Although there has been a number of articles published on the issue, questions still remain about the proverbial elephant in the room – the lack of recruitment process feedback.
Despite countless discussions, the trend still remains, and there is no easy way to solve this problem. The lack of feedback affects everyone – recruiters, HR departments of large multinational corporations, public institutions and omnipresent start-ups, and unless giving feedback becomes a habit, the candidates will continue to suffer. I hope this article will start a bigger conversation that can change things from what they are today to full transparency.
Maybe you have already found your dream job as a recruiter/sourcer, have this wonderful sense of stability and changing anything is the last thing you could think of. However, go a few years back in time and recall applying for dozens of jobs, sending out endless applications, not to mention hours spent preparing and adjusting your resume for each new position that you wished would be the one. Recall waiting to hit that jackpot.
Days turn into a weeks, weeks into months – and there is still nothing. No response, no word from the recruiter…
You may have wondered – what happened? Chances are, no one in the company where you have applied to had a moment to copy-paste a template with a simple explanation why you weren’t a fit for the role. Yep, I was there too, and I am sure so were you.
It never feels good when you are applying for the position without receiving any word in return. Sometimes candidate just wants to know if he/she will be considered or not.
How are we supposed to learn from each other? And finally, how are we supposed to improve the overall recruitment/selection process without giving any feedback to the candidate?
Let’s change things around and create a better world with the FEEDBACK! If it is not yet a part of your organization’s recruitment culture, introduce a way to respond. Be kind to your future candidate.
Why giving recruitment feedback to candidates (especially for students and young graduates) is crucial? And what is the best way to give this feedback?
Adjust your feedback accordingly.
The further the candidate goes in the recruitment process, the more disappointed he or she gets after being rejected in the final stage, and this candidate needs a more detailed conversation around why he or she was not chosen. A simple “not enough experience” does not provide a candidate with an opportunity to hone their interviewing skills and implement those improvements in practice.
Base your feedback on concrete examples.
Feedback should be based on examples. It’s important for recruiters to take notes during interviews and collect them in the ATS (Applicant Tracking System). That’s why every person involved in the recruitment process at each stage can leave information on a candidate to can be used later on to give meaningful feedback. And that leads to…
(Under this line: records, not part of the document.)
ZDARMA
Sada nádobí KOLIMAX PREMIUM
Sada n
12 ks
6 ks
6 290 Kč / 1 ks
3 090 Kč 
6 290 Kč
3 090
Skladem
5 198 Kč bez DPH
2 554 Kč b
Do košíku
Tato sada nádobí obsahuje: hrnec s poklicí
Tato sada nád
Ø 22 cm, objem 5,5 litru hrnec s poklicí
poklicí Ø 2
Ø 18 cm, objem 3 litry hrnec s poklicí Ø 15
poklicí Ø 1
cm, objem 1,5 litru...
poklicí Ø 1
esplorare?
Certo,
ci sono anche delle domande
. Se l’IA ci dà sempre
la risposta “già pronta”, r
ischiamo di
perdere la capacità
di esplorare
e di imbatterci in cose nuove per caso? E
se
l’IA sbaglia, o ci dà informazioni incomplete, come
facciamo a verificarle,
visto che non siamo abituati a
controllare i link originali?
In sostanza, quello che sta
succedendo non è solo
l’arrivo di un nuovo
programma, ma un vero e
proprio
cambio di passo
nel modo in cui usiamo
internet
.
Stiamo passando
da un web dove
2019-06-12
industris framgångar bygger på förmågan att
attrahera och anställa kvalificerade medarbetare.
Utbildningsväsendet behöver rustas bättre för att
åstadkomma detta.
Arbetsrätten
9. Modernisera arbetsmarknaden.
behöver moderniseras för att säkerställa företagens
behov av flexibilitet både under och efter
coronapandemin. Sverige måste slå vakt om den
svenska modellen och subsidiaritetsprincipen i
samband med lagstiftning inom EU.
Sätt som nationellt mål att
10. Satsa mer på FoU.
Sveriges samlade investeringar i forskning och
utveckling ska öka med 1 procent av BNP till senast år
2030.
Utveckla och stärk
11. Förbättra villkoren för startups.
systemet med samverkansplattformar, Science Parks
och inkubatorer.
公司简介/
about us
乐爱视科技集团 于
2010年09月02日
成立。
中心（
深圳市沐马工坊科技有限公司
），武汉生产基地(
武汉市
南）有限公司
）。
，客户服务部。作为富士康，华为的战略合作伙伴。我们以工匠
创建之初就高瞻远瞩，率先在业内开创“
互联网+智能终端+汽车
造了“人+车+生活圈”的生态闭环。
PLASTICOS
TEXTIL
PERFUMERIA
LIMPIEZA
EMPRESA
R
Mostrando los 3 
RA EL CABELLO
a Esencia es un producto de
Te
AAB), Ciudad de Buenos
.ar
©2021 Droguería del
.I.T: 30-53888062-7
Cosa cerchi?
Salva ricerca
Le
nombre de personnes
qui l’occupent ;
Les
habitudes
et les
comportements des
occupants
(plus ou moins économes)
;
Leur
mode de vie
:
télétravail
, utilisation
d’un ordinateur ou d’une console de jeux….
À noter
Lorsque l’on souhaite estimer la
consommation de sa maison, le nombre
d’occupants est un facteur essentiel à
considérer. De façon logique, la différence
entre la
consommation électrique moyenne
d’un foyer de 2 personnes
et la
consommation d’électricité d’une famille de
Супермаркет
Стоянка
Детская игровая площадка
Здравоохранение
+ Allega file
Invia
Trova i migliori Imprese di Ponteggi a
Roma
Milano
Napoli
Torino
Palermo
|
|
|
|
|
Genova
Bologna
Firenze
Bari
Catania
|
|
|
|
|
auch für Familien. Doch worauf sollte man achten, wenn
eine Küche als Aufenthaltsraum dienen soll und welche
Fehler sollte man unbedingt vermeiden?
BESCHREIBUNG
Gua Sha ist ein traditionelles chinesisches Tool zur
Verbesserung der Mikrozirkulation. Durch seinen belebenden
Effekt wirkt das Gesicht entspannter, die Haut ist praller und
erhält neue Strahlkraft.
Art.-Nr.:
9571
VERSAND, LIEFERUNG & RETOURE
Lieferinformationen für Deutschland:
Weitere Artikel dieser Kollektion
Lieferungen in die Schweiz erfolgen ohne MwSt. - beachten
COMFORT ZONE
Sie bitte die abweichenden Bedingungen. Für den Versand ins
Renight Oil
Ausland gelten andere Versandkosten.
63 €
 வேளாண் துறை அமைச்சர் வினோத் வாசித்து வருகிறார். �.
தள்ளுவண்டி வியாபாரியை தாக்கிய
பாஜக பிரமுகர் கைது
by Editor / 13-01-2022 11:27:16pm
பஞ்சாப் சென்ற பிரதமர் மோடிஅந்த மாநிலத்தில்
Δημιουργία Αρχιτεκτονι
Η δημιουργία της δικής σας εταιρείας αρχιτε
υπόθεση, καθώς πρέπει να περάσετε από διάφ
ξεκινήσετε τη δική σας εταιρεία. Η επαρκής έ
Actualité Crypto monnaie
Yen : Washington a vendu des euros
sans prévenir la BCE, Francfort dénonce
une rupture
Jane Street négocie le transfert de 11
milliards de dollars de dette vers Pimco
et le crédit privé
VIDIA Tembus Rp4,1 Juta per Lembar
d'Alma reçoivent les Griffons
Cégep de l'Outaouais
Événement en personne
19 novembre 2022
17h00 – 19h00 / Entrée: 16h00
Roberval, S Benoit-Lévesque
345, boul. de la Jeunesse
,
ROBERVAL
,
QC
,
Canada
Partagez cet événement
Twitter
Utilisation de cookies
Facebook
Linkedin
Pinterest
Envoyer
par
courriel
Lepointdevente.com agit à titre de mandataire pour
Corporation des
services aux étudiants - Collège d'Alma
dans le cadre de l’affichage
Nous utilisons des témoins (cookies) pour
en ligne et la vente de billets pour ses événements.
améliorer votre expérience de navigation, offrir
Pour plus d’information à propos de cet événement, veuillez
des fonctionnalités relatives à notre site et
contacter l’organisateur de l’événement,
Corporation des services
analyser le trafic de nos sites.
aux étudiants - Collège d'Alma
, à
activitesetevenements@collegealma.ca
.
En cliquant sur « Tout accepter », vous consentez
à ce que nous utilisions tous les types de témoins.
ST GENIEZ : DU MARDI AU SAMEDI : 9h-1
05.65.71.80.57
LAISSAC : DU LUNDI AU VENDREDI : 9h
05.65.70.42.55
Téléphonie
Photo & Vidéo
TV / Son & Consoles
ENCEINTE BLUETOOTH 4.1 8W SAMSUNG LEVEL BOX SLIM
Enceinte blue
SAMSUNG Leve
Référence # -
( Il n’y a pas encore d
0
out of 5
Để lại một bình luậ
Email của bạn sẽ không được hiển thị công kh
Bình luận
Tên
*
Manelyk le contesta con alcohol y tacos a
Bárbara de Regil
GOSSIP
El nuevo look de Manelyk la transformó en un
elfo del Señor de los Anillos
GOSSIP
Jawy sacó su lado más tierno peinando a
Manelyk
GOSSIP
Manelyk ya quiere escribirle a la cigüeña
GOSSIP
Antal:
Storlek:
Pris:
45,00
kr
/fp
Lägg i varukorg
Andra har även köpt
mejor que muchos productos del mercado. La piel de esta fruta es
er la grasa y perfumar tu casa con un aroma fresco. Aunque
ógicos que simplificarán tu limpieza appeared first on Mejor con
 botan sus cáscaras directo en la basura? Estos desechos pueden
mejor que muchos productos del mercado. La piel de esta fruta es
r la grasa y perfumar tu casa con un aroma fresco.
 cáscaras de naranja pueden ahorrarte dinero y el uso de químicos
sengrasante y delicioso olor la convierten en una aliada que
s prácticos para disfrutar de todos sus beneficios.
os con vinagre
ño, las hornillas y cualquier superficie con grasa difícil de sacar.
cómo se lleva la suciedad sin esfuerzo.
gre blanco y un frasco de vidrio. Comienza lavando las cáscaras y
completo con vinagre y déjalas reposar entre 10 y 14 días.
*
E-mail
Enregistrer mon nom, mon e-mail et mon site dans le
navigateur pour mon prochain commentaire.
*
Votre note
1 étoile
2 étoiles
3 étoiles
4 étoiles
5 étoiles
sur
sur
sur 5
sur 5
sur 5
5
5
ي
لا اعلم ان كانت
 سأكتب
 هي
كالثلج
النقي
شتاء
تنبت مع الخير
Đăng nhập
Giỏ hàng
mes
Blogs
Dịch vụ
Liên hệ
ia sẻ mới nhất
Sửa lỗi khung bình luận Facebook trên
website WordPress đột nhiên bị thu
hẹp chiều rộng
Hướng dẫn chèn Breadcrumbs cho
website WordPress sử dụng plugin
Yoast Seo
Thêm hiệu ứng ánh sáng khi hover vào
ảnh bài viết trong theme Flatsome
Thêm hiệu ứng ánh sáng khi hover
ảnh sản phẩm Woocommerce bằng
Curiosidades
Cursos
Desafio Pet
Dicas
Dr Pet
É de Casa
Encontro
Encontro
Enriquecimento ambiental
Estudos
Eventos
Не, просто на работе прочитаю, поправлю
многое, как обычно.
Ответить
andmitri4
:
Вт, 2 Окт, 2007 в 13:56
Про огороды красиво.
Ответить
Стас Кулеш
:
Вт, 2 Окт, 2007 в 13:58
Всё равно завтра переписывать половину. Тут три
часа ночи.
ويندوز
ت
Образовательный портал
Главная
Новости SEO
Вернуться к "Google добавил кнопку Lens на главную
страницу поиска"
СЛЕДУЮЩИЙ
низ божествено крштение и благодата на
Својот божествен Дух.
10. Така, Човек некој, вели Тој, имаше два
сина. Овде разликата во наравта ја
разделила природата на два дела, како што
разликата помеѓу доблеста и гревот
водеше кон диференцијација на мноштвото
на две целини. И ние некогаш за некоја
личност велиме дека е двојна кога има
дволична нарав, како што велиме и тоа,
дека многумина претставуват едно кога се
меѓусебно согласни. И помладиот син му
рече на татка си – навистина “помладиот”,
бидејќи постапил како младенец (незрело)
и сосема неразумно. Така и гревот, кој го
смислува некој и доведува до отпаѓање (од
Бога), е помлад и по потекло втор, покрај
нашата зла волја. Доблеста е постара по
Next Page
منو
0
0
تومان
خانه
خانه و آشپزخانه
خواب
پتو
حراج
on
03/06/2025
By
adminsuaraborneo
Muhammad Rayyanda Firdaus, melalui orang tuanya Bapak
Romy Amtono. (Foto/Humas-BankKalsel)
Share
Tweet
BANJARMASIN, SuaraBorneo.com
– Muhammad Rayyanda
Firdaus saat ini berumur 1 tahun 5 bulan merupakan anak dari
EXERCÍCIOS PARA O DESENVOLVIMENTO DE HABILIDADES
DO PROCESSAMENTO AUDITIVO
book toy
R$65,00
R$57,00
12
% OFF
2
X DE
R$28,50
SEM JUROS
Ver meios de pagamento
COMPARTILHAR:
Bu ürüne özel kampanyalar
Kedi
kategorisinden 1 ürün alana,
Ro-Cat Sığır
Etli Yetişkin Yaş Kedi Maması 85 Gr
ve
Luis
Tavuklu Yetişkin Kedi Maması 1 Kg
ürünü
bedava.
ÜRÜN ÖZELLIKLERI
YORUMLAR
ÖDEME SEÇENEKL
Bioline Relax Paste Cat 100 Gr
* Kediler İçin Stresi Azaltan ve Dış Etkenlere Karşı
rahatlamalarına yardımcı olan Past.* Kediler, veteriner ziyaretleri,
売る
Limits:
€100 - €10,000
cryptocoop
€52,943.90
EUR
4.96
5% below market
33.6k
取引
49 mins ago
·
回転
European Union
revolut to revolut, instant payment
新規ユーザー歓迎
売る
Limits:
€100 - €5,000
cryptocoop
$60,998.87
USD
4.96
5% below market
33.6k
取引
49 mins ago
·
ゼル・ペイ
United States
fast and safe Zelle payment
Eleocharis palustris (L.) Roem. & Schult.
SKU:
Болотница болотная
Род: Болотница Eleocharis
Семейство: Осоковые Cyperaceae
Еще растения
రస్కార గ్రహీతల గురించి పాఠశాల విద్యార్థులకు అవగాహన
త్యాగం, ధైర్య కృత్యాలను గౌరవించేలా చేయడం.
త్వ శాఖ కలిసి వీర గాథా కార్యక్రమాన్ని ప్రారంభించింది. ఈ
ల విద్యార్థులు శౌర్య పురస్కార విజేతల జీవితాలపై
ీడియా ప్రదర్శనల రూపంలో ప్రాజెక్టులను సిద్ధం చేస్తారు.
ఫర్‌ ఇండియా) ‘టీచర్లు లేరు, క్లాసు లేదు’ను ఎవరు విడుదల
Feedback makes people loyal.
A candidate who gets a constructive feedback might decide to apply to the same company again. Using the given information, he or she has a chance to improve himself/herself to become a new hire. It may leads to the acquisition of a dedicated employee who is more motivated and prepared to join the company.
Feedback works both ways.
It is not only the candidate who can benefit from recruitment feedback, the recruiter can get feedback from the candidate too. Getting to know the opposing point of view can be used as information about the company and how attractive it is to potential candidates. It also provides valuable feedback on the recruitment process itself (i.e. levels, length, stages etc.).
Helps to identify target group for employer.
Providing candidates with feedback supports creation of a pipeline full of talent to be reached out to in the future projects or job openings.
Creates respect and appreciation.
Unsuccessful candidates may have an automatic negative perception of the employer just because they didn’t succeed in the selection process. Lack of feedback is perceived as a lack of courtesy. A situation when someone is rejected but at the same time receives meaningful feedback on their performance, would create mutual respect and a positive candidate experience.
“Although company X didn’t hire me, they gave me a constructive feedback on my performance during interview. Now I know exactly what I should improve.”
Feedback builds relationships and helps in networking.
It has never been easier to make your opinion widely known. Rejected candidates can shatter employer’s image with a one single tweet or comment. Companies should be aware of the fact that the negative word of mouth will spread faster thanks to existing social media channels and business/recruitment portals. It may have a strong impact on the company’s positive and negative recognition in the market. As a result, future networking can be at risk.
Knowing all of that, is it possible to always provide candidates with feedback?
Who really decides whether to give (or not to give) feedback?
I would like to hear your thoughts on recruitment feedback! Let’s get the conversation started!